> _Try it_
Would you please copy the part of the material below that opens with the line containing "text_box [1, 100, 49, 111]" and closes with the line containing "Document page, 2001x1125 pixels."? Copy it exactly, and only it.

> _Study material_

......

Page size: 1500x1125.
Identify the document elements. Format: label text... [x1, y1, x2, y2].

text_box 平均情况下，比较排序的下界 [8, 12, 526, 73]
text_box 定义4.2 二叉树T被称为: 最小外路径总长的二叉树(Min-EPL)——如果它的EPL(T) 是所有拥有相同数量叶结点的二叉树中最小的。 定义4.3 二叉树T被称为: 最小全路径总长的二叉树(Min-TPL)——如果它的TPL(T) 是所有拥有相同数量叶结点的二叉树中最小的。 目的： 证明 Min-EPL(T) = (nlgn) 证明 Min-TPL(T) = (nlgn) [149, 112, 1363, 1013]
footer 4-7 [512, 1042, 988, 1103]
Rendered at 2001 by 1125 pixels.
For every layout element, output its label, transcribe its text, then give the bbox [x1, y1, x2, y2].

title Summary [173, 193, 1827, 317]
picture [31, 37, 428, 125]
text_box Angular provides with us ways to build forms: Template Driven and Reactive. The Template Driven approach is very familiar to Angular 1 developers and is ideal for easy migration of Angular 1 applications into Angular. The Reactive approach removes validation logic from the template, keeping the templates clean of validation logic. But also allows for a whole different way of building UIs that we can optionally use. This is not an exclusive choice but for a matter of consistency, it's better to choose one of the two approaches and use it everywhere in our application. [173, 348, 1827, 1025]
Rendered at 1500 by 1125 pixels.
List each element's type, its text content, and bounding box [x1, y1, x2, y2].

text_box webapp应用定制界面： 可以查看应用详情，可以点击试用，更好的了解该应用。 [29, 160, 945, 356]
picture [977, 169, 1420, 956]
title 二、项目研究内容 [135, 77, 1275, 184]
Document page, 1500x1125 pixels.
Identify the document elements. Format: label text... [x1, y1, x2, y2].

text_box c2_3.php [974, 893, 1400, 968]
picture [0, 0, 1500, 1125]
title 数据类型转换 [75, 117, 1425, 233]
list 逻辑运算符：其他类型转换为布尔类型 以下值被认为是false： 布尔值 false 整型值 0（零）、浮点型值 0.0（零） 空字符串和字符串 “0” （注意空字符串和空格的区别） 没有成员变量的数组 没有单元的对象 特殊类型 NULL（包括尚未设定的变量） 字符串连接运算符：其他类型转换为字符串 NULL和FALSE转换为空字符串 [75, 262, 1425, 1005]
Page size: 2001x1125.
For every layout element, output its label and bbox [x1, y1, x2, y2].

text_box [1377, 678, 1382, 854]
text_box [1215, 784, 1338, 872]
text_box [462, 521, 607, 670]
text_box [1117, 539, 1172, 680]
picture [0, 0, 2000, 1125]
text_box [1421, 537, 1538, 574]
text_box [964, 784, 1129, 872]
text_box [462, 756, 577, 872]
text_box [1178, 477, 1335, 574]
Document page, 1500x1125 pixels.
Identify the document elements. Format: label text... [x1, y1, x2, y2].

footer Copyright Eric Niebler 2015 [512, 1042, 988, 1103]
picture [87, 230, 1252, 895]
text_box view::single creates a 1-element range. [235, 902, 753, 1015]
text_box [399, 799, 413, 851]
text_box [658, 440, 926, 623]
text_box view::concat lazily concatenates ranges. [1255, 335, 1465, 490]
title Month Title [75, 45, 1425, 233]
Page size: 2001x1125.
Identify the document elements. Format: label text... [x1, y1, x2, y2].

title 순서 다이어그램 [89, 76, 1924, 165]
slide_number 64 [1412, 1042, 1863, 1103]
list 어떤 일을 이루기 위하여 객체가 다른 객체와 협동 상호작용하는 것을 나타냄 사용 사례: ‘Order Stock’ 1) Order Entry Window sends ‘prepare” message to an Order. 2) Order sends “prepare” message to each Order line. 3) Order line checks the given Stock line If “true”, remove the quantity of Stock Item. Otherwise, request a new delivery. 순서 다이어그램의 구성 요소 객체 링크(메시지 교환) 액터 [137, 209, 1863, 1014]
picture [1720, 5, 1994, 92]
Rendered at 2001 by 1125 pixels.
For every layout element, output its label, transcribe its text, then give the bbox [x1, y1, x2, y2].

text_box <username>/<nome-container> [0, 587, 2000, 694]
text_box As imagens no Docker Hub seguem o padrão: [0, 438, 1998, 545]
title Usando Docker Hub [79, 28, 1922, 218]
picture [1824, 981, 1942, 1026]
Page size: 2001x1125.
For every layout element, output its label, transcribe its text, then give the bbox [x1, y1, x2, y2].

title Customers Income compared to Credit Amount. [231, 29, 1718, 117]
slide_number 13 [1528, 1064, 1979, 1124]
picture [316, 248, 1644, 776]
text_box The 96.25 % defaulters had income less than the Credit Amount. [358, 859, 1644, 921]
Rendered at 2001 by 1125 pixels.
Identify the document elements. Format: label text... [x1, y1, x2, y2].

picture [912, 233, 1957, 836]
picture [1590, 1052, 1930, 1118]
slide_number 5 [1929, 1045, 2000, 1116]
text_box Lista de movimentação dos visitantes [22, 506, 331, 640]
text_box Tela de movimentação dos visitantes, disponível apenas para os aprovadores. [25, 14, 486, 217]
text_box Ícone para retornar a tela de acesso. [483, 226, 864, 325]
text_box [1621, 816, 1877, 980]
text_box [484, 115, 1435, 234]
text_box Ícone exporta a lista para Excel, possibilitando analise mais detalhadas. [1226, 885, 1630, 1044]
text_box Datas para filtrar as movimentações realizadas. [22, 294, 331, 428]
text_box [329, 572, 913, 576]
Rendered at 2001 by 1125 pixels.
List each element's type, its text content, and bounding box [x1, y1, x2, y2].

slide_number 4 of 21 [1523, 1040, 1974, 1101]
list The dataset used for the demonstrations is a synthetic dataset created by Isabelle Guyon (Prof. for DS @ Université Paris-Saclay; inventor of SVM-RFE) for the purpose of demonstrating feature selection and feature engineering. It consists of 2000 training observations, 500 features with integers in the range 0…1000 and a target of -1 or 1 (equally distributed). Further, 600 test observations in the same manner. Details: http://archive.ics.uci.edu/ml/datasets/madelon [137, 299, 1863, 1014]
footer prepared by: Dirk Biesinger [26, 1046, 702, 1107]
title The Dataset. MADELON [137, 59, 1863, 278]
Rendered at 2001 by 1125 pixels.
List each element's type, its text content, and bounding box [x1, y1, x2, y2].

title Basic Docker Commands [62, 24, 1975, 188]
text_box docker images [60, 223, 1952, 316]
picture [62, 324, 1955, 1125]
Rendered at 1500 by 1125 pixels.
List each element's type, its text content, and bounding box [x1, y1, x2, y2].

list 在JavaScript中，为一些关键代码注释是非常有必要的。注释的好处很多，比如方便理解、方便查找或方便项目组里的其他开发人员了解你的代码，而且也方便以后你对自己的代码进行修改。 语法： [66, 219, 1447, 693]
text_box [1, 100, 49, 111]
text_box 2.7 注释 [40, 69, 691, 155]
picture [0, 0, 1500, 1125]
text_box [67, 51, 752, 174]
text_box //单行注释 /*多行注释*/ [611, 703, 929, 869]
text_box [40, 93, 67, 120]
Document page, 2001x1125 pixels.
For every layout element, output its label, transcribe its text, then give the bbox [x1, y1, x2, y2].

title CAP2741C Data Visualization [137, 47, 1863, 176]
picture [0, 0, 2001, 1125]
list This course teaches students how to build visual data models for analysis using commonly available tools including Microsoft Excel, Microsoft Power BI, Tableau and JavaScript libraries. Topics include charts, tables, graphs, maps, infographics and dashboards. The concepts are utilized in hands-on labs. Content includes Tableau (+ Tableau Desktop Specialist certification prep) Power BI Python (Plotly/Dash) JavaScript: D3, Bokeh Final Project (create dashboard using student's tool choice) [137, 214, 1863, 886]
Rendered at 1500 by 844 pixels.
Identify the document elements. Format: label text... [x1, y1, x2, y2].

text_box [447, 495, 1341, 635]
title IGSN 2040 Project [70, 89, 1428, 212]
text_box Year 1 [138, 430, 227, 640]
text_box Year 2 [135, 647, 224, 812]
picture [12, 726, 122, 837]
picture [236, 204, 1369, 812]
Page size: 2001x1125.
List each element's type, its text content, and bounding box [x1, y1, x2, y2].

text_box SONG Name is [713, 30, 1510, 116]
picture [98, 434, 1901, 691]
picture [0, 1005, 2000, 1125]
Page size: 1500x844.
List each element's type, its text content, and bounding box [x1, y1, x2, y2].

......

> _Finished task_
text_box [1, 100, 49, 111]
text_box 2.7 注释 [40, 69, 691, 155]
picture [0, 0, 1500, 1125]
text_box [67, 51, 752, 174]
text_box //单行注释 /*多行注释*/ [611, 703, 929, 869]
text_box [40, 93, 67, 120]
Document page, 2001x1125 pixels.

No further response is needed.